Dans ces cas-là, rapportés par des professionnels interrogés par l'AFP, certains expliquent renvoyer le patient vers un service d'urgence. D'autres disent l'accueillir en lui spécifiant que la totalité du coût des soins sera à sa charge : "à ce moment-là, soit ils payent, avec la possibilité de régler en plusieurs fois, soit ils décident de ne pas faire" les soins, a raconté sous couvert d'anonymat une secrétaire d'un centre dentaire du quart nord-est de Paris le 2 juin 2025.
L'ONG Médecins du Monde dénonce, elle, régulièrement des cas de "refus de soins illégaux opposés par les professionnels de santé".
Nous n'avons pas trouvé de données spécifiques récentes sur ces refus. Publiée en mai 2023, une étude de chercheurs de l'Institut des politiques publiques (IPP) dans trois autres spécialités (médecine générale, ophtalmologie et pédiatrie) mettait pour sa part en évidence "une probabilité d'obtenir un rendez-vous de 10 à 12 points de pourcentage plus faible que celle des patients de référence", des "discriminations" d'une "ampleur non négligeable" et exprimées "souvent de manière explicite par les praticiens", mais qui étaient "le fait d'une minorité" d'entre eux (archive).

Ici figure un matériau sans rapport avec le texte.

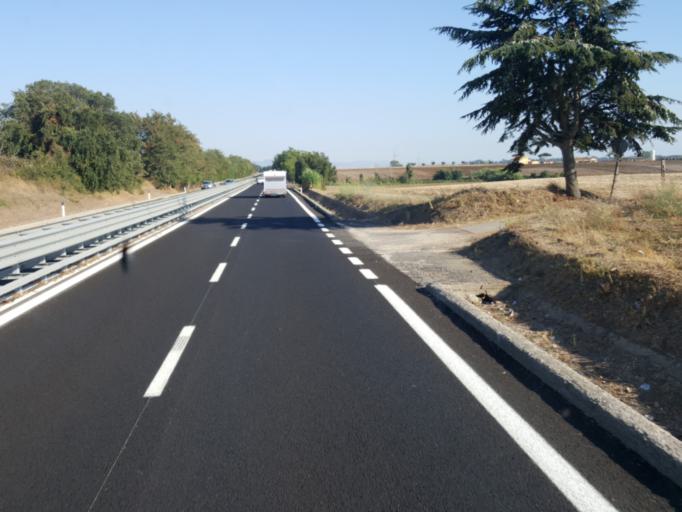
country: IT
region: Latium
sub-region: Provincia di Viterbo
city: Tarquinia
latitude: 42.2886
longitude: 11.6855
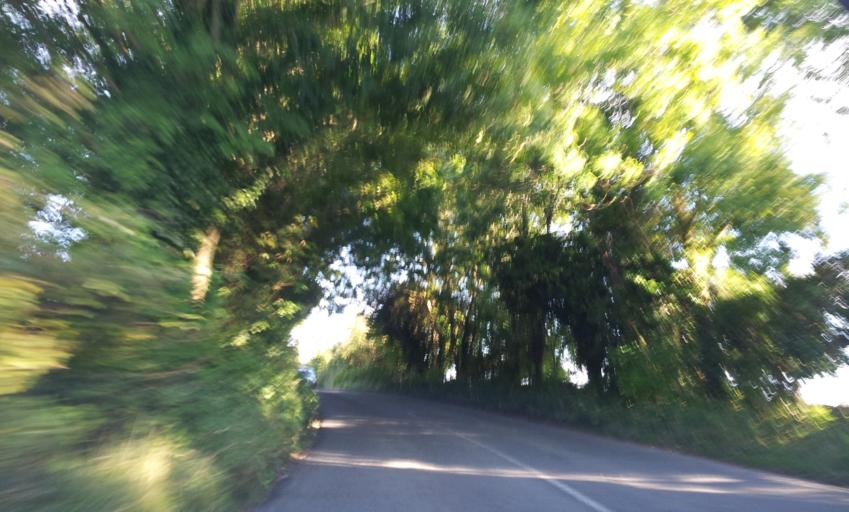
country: IE
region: Munster
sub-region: An Clar
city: Ennis
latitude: 52.9527
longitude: -9.0701
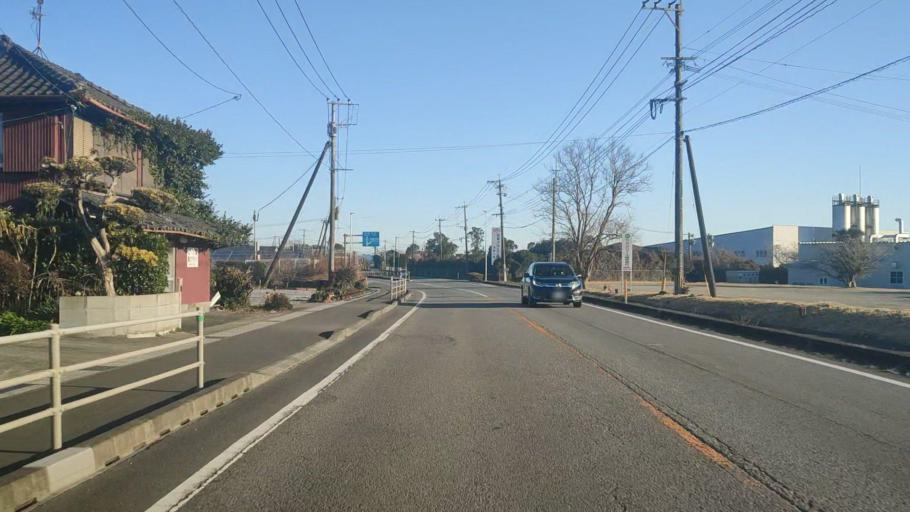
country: JP
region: Miyazaki
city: Takanabe
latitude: 32.2436
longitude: 131.5506
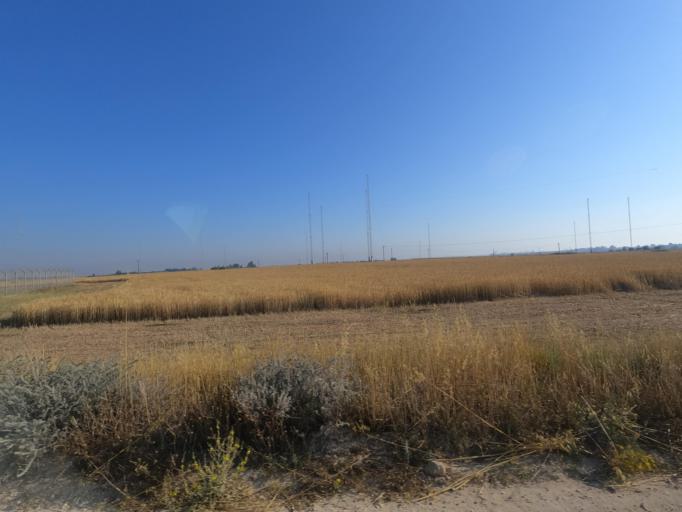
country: CY
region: Ammochostos
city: Acheritou
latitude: 35.0939
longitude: 33.8921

Que dit le Code de déontologie de la profession de chirurgien-dentiste ? Le Code de la santé publique, qui le codifie, prévoit dans son article R4127-211 que le praticien "doit soigner avec la même conscience tous ses patients [...]", et dans son article R4127-232 que, "hors le cas d'urgence et celui où il manquerait à ses devoirs d'humanité", il "a toujours le droit de refuser ses soins pour des raisons personnelles ou professionnelles, à condition : 1° De ne jamais nuire de ce fait à son patient ; 2° De s'assurer de la continuité des soins et de fournir à cet effet tous renseignements utiles" (archives 1, 2, 3). L'article L1110-3 souligne par ailleurs notamment qu'"aucune personne ne peut faire l'objet de discriminations dans l'accès à la prévention ou aux soins" (archive).
"Un praticien a toujours le droit de refuser de prendre en charge un patient, mais dans le respect des textes, et donc pas simplement parce qu'il est bénéficiaire de l'AME", a souligné Geneviève Wagner, vice-présidente en charge des affaires juridiques du Conseil national de l'Ordre national des chirurgiens-dentistes et présidente de la commission Exercice et déontologie de l'Ordre, auprès de l'AFP le 22 mai.

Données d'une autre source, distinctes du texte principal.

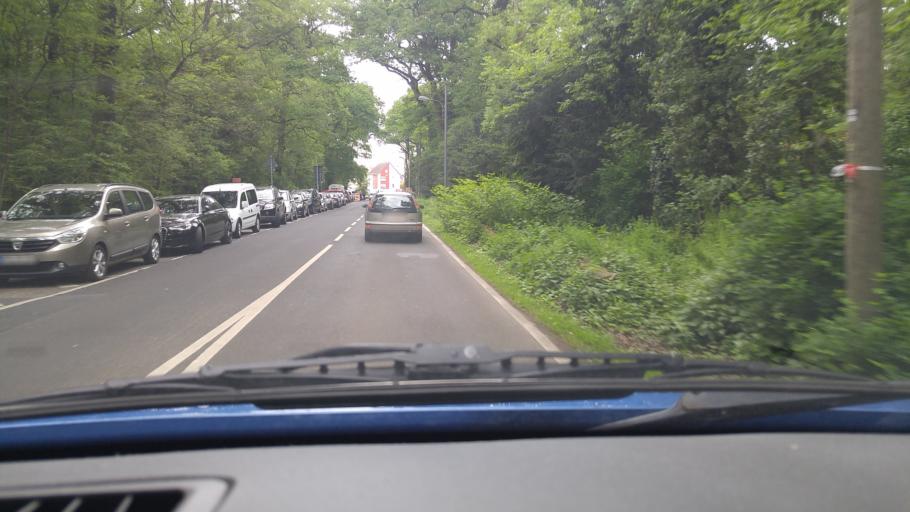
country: DE
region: Hesse
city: Niederrad
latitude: 50.0805
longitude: 8.5795
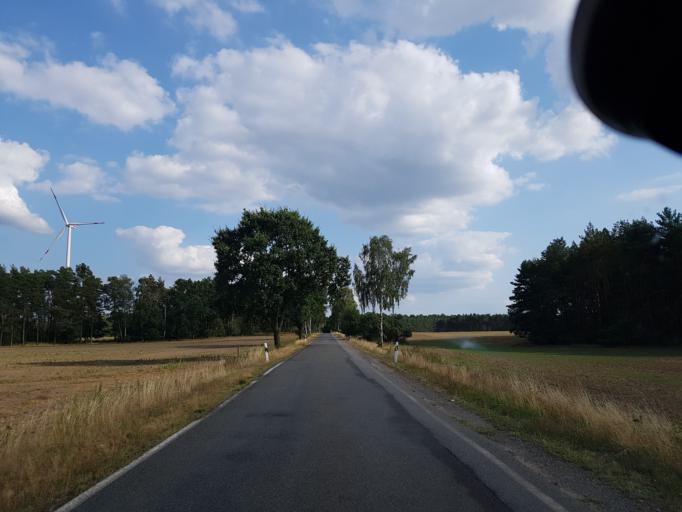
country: DE
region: Brandenburg
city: Bronkow
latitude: 51.6929
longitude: 13.8830
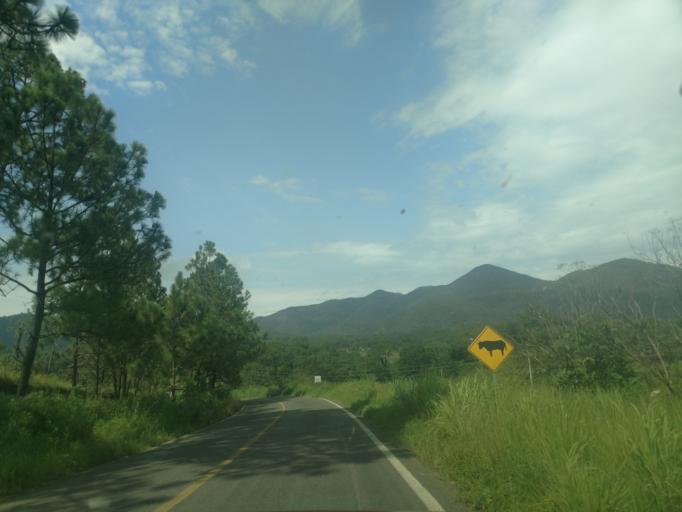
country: MX
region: Jalisco
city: Mascota
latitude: 20.4445
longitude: -104.7621
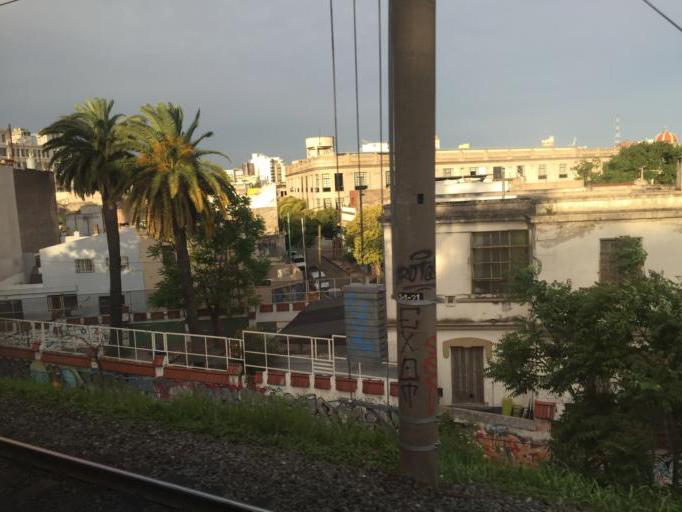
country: AR
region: Buenos Aires
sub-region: Partido de Avellaneda
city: Avellaneda
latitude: -34.6409
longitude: -58.3806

Dans ce cadre, s'il s'avère qu'un patient pris en charge une première fois a fraudé - le praticien n'ayant pas été remboursé par l'Assurance maladie - ou qu'il s'est montré agressif et irrespectueux, le chirurgien-dentiste peut refuser de l'accueillir une seconde fois : "On ne peut pas reprocher à un praticien de ne pas reprendre ce patient qui a manifestement produit un papier faux", indique Geneviève Wagner. Une modalité qui ne concerne pas spécifiquement les patients AME : elle s'applique quels que soient le statut social ou l'origine du patient, souligne Mme Wagner.
En résumé :
- les plafonds de remboursement de l'Assurance maladie limitent dans les faits les dépenses dentaires des bénéficiaires de l'AME, en particulier sur les prothèses ;
- les moyens de contrôles de leurs droits ont été renforcés de manière importante ;
- le 100% Santé et la Complémentaire santé solidaire, qui ne sont pas ouverts aux bénéficiaires de l'AME, couvrent l'immense majorité des assurés sociaux retraités.